Le géant industriel sud-coréen est rattrapé par plusieurs affaires de corruption et de pots-de-vin. Le patron de Samsung a été placé, hier en détention provisoire. Cette décision intervient dans le cadre de l’enquête sur le scandale de corruption qui a destitué la présidente sud-coréenne Park Geung-Hye.

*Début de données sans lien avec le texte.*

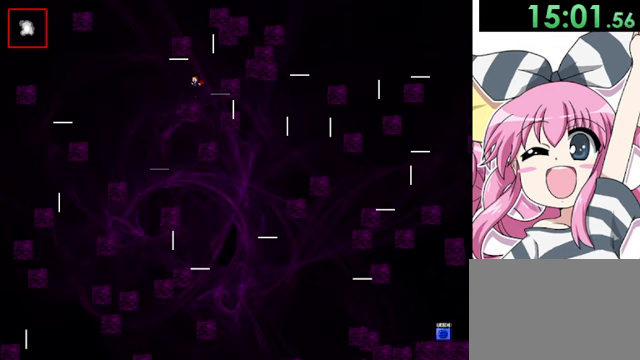
{"keys": [], "events": [[400, "shift", "down"], [480, "shift", "up"]]}
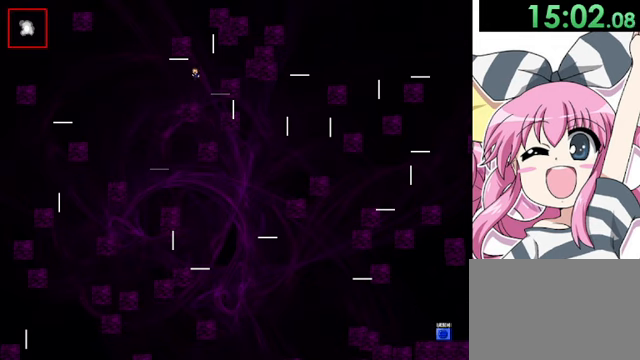
{"keys": [], "events": [[40, "right", "down"], [160, "right", "up"], [240, "right", "down"], [360, "right", "up"]]}
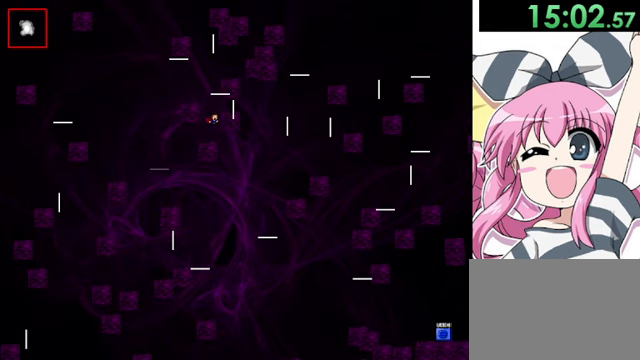
{"keys": ["left"], "events": [[80, "left", "down"]]}
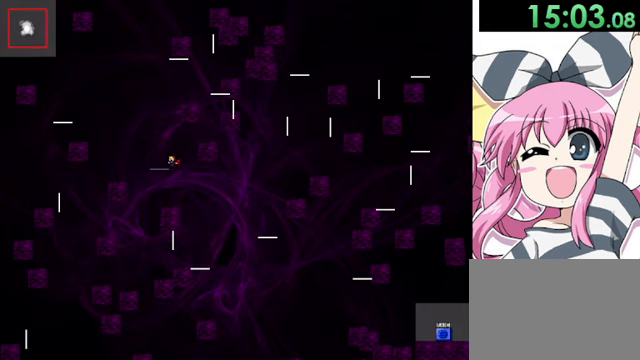
{"keys": ["left"], "events": [[120, "shift", "down"], [240, "shift", "up"]]}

Lee Jae-Yong, n’est pas seulement vice-président de Samsung Electronics, mais il est également le fils du président du groupe, devenu le patron de facto de Samsung après la crise cardiaque de son père en 2014. Parmi les soupçons qui pèsent sur lui figure entre autres l’accusation d’avoir versé près de 40 millions de dollars de pots-de-vin à la confidente de l’ombre de Mme Park, en contrepartie de faveurs politiques. Un porte-parole du tribunal auquel les enquêteurs chargés de l’affaire avaient demandé de délivrer un mandat d’arrêt a indiqué dans un communiqué qu «il est avéré qu’il est nécessaire d’arrêter M. Lee à la lumière d’un nouveau chef d’accusation et de nouvelles preuves». M. Lee avait déjà été placé dans un centre de détention en attendant la décision de la justice. Il devra y rester en attendant une inculpation et un procès éventuels. Le tribunal a refusé de délivrer un second mandat d’arrêt contre un autre cadre de Samsung, qui dirige également la Fédération équestre de Corée, jugeant son rôle minime. Samsung n’a pas manqué de réagir dans un communiqué assurant n’avoir «payé aucun pot-de-vin ni fait de demandes de faveurs inappropriées à la présidente» en indiquant que «nous ferons de notre mieux pour que la vérité soit dévoilée lors du processus judiciaire ultérieur». Ce placement de Lee en détention constitue une onde de choc pour le géant, qui pèse un cinquième de l’économie sud-coréenne. «C’est un coup à court terme pour l’image de marque de Samsung en tant qu’acteur international» a estimé Greg Rog, analyste chez HMC Investment Securities. De son coté, Lee Seung-Woo, d’IBK Investment Securities, explique que le groupe « pourrait s’abstenir d’effectuer des investissements à long terme comme des fusions à l’étranger ou des acquisitions. Le scandale est centré sur l’amie de 40 ans de la présidente, Choi Soon-Sil, soupçonnée de s’être servie de son entregent pour contraindre les grands groupes industriels à donner près de 70 millions de dollars à des fondations douteuses sous son contrôle. Samsung est celui qui s’est montré le plus généreux.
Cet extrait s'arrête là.